I have another, similar concern:

And, our earliest tests have raised some concerns about the amount of heat loss through the two conventional walls.

So here is something that we are currently considering.

The eave is extended. A straw bale wall is embedded in the ground a wee bit (yes, there are complications with rot there - but let's set those aside for a moment). The concern is that the pole needs the strong structure of the earth. If we dig too near the poles, that would be problematic.

One more tiny enhancement.

Data logger: $300-$4k
Thermocouples $10 each
I don't know these brands/technology, the links are just to offer scale to data gathering.

For <$5K the next WOFATI could be temperature instrumented at dozens of points.
Do a Kickstarter, I'm in for $100.

Yes I realize that the data would cost multiples of the build cost. Data is worth paying for.

ETA: put some radon sensors in there too. Someone will ask. Moisture? What else?

[Just saw the recent posts, but I think the comments are still relevant]

Paul,

Did you insulate to below the frostline on the "uphill" side of Wofati 0.7? You could use foam panels or a trench filled with perlite (maybe add a water barrier to the uphill side of the trench). Rather than covering the overhang with dirt, extend your insulated wall all the way up. If you want to preserve the aesthetic, you could put additional, uninsulated dirt, over the overhang. To keep it permaculture, you might put in a straw bale or light clay straw or wood chip exterior wall. Whatever you do, those exterior walls need to be very well insulated (superinsulated), and make some insulating window coverings.

I am pretty sure you will discover a few more heat "leaks" as you progress with your prototyping.

One of the things that I am currently considering is adding an insulated "porch" a few feet out from each conventional wall. The idea is that if it is, say, zero, outside and the thermal mass is at 75 degrees, then the "porch space" might be at, say, 40. So the indoor temp might be at, say, 68.

But basically, I agree with the current analysis - the exterior walls are a major heat leak.

I'm glad to see you on this thread Paul, though I guess it's too late to prevent a few mistakes.

I have to agree that your current concern is valid. In fact, the exterior walls are a much more serious heat leak, if they are not super-insulated, than the area I originally flagged. I had always just assumed that they would be. Annual heat storage just can't achieve a comfortable temperature range in a temperate climate without serious insulation. That big mass gives you temperature stability but it doesn't give you warmth. What warmth you accumulate, you have to hold onto like a miser.

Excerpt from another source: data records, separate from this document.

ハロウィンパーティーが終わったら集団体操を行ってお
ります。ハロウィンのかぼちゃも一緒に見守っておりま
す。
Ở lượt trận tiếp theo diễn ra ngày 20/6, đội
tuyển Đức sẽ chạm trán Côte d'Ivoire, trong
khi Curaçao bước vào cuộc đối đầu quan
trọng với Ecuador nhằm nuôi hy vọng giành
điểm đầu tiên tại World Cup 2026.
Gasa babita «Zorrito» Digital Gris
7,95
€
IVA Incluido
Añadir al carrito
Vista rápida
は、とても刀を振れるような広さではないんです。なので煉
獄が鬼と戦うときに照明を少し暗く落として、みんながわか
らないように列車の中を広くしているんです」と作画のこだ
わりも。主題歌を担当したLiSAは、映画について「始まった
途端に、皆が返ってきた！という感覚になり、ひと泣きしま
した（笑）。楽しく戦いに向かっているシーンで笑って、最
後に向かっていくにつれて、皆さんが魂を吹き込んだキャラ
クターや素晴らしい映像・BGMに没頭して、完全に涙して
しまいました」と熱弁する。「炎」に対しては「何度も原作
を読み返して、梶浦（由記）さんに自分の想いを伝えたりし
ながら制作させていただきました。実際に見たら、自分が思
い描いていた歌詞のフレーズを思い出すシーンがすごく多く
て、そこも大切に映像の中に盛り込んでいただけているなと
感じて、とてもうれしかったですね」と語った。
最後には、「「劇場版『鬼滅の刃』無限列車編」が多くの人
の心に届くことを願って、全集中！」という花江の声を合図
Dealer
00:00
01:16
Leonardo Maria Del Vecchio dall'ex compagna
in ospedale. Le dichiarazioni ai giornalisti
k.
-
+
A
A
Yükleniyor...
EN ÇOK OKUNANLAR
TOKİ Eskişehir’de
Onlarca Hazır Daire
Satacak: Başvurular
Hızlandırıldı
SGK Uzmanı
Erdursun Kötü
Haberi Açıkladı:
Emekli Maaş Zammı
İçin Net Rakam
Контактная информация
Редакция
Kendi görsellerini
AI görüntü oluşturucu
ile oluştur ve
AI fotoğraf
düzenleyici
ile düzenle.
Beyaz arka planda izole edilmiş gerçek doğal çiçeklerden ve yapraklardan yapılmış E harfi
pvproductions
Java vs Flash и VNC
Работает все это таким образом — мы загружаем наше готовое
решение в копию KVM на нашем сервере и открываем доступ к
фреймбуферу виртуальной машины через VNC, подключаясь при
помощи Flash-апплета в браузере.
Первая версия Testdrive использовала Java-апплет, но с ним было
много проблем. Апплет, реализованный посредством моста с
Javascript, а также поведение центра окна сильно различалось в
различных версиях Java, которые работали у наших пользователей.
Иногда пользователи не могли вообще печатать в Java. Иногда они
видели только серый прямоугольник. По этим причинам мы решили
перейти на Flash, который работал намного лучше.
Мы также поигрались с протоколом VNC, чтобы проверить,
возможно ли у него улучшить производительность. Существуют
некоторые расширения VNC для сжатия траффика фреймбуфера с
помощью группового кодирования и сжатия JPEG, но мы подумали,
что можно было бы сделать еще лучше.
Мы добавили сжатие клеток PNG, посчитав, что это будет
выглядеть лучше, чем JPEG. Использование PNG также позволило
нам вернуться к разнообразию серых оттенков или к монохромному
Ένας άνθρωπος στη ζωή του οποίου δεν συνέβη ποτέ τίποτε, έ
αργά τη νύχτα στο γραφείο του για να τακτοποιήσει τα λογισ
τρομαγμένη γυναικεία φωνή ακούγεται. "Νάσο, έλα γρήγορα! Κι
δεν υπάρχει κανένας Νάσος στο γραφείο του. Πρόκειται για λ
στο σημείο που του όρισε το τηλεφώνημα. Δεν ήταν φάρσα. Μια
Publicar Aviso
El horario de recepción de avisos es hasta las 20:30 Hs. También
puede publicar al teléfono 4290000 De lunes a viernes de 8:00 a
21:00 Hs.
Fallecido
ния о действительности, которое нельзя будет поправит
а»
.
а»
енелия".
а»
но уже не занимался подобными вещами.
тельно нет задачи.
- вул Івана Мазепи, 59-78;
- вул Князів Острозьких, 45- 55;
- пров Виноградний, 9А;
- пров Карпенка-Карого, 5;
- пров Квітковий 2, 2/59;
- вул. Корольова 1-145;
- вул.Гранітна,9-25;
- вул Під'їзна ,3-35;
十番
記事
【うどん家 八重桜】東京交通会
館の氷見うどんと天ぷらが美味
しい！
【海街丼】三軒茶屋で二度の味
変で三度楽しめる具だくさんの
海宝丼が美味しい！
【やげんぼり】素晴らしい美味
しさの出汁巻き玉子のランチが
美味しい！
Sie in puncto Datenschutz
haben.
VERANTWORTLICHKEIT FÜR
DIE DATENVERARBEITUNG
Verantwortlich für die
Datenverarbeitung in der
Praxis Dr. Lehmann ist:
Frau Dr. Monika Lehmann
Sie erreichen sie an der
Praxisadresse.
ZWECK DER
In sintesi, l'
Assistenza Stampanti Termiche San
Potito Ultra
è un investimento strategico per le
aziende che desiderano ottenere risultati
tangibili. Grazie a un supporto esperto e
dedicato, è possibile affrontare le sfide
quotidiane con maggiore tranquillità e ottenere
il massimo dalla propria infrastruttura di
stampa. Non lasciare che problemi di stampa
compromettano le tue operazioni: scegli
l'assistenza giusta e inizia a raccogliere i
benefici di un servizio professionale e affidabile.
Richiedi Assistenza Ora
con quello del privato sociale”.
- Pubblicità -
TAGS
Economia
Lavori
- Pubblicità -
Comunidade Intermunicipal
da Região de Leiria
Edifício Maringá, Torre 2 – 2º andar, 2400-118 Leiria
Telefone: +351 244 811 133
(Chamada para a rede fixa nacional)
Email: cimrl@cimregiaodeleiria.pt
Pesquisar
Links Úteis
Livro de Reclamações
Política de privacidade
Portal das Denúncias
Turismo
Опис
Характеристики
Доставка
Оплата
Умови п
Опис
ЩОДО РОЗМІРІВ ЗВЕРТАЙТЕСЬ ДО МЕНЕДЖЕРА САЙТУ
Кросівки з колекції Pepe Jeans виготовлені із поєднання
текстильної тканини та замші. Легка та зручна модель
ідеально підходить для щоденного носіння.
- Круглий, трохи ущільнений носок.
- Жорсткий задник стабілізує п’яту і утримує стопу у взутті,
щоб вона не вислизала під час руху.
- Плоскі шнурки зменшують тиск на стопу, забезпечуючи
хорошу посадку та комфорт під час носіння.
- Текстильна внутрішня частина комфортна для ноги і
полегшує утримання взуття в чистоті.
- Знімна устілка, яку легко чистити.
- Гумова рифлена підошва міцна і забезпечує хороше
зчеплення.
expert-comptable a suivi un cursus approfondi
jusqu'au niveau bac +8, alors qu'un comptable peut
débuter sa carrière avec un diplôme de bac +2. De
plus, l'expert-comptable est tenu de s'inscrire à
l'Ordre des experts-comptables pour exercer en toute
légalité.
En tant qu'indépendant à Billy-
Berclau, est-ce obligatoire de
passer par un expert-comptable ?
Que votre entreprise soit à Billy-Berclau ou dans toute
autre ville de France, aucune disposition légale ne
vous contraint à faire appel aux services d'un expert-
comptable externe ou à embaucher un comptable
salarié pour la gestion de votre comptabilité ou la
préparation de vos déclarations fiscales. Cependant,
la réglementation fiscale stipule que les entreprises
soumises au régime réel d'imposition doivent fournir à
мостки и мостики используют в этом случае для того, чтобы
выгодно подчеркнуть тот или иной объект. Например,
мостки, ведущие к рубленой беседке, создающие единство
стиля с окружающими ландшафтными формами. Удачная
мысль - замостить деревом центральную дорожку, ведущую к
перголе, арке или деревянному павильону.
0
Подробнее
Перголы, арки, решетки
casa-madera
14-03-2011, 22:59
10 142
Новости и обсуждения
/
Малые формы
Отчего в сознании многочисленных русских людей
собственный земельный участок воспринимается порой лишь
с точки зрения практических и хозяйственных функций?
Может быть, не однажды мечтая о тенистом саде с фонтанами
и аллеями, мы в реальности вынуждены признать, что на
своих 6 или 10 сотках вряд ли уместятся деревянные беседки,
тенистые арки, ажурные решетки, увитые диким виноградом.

There's more bad news, I'm afraid. The roof will also be a big heat leak if it is not insulated as thoroughly as the walls. Every part of the umbrella has to be a barrier to heat loss or you just won't achieve the performance you are shooting for.

I must now confess that all of this is from a guy with very little building experience and none with PAHS. All my assertions above are based on theory and my mental model. I do have a math degree and a good grasp of physics but the real world can sometimes be surprising.